US house prices will not reach pre-recession levels until 2017
US house prices continue to climb, but new research reveals that they will not reach pre-recession levels until 2017, a decade after the housing crisis began.
The housing recovery is "very much in its middle stages", according to Zillow's latest Home Value Forecast. Prices continue to climb and demand remains strong, but despite the broadly positive conditions, the market has a long way to go to reach its previous peak.
Nationally, home values remain 11.3 per cent below their 2007 levels. With home values expected to rise 4.2 per cent through the second quarter of 2015, it will take 2.7 years of growth at that rate for properties to recover their lost value.
In dozens of markets, homeowners who bought at the peak of the market in 2006 or 2007 will have to wait until the first quarter of 2017 at the earliest to get back to the breakeven point on their homes, a lost decade in which they will have built up no home equity. In some large metros, it will take even longer for full recovery to be achieved: Minneapolis (14.5 years), Kansas City (12.5 years) and Chicago (11.7 years).
"This [lost decade] is reflected in stubbornly high negative equity and effective negative equity rates, with more than a third of Americans with a mortgage lacking enough equity to realistically list their home for sale and buy another,” said Zillow Chief Economist Dr. Stan Humphries.
“But there is a silver lining as we navigate these tricky middle innings of the recovery. Because home values remain so far below their peak levels in so many areas, it is still possible for buyers to find bargains. This will be critical to maintaining home affordability over the coming years, especially as mortgage interest rates rise.”
Indeed, mortgage rates have caused affordability of US property to decline, seeing sales slip in the early months of 2014. Nonetheless, the normalisation of the market is creating more stable, balanced conditions. In June, existing-home sales reached an annual pace of 5 million for the first time since October 2013, according to the National Association of Realtors.
Lawrence Yun, NAR chief economist, said housing fundamentals are moving in the right direction: “Inventories are at their highest level in over a year and price gains have slowed to much more welcoming levels in many parts of the country. This bodes well for rising home sales in the upcoming months as consumers are provided with more choices,” he said.

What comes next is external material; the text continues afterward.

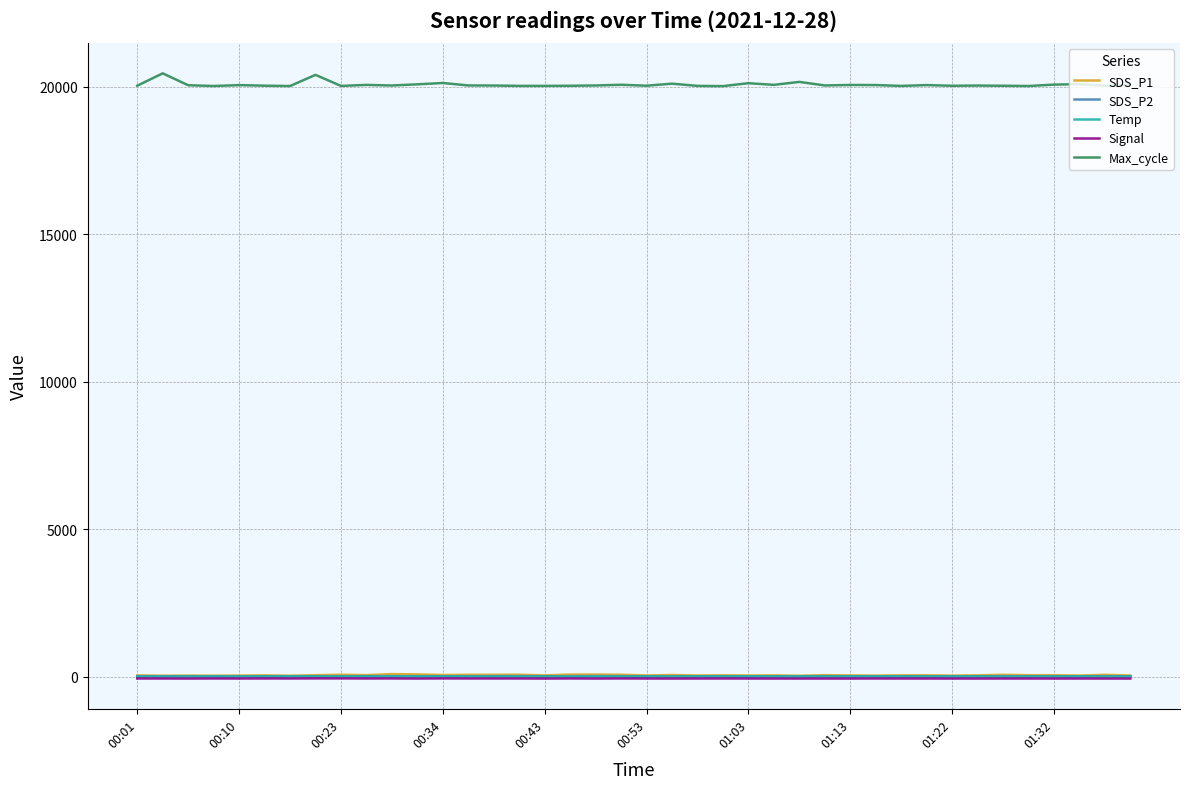

True or false: Temp and Max_cycle cross at least once.

False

“On the contrary, new home construction needs to rise by at least 50 percent for a complete return to a balanced market because supply shortages – particularly in the West – are still putting upward pressure on prices.”

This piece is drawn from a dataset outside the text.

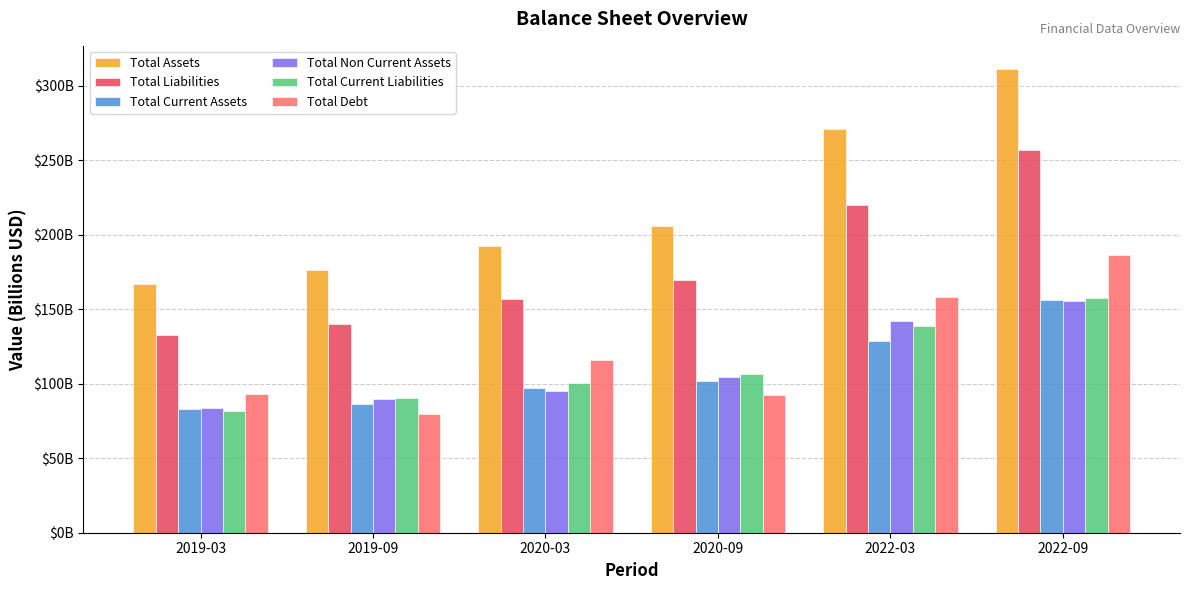

Is it true that Total Non Current Assets equals 104.3 at 2020-09?

True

The median existing-home price for all housing types in June was $223,300, according to the NAR, 4.3 per cent above June 2013 and the 28th consecutive month of year-over-year price gains; a sign of how far the market has come since the recession.
Nonetheless, the days of booming price rises is over. US home values climbed 6.3 per cent year-over-year in the second quarter to a Zillow Home Value Index of $174,200, the slowest annual pace of appreciation recorded so far this year.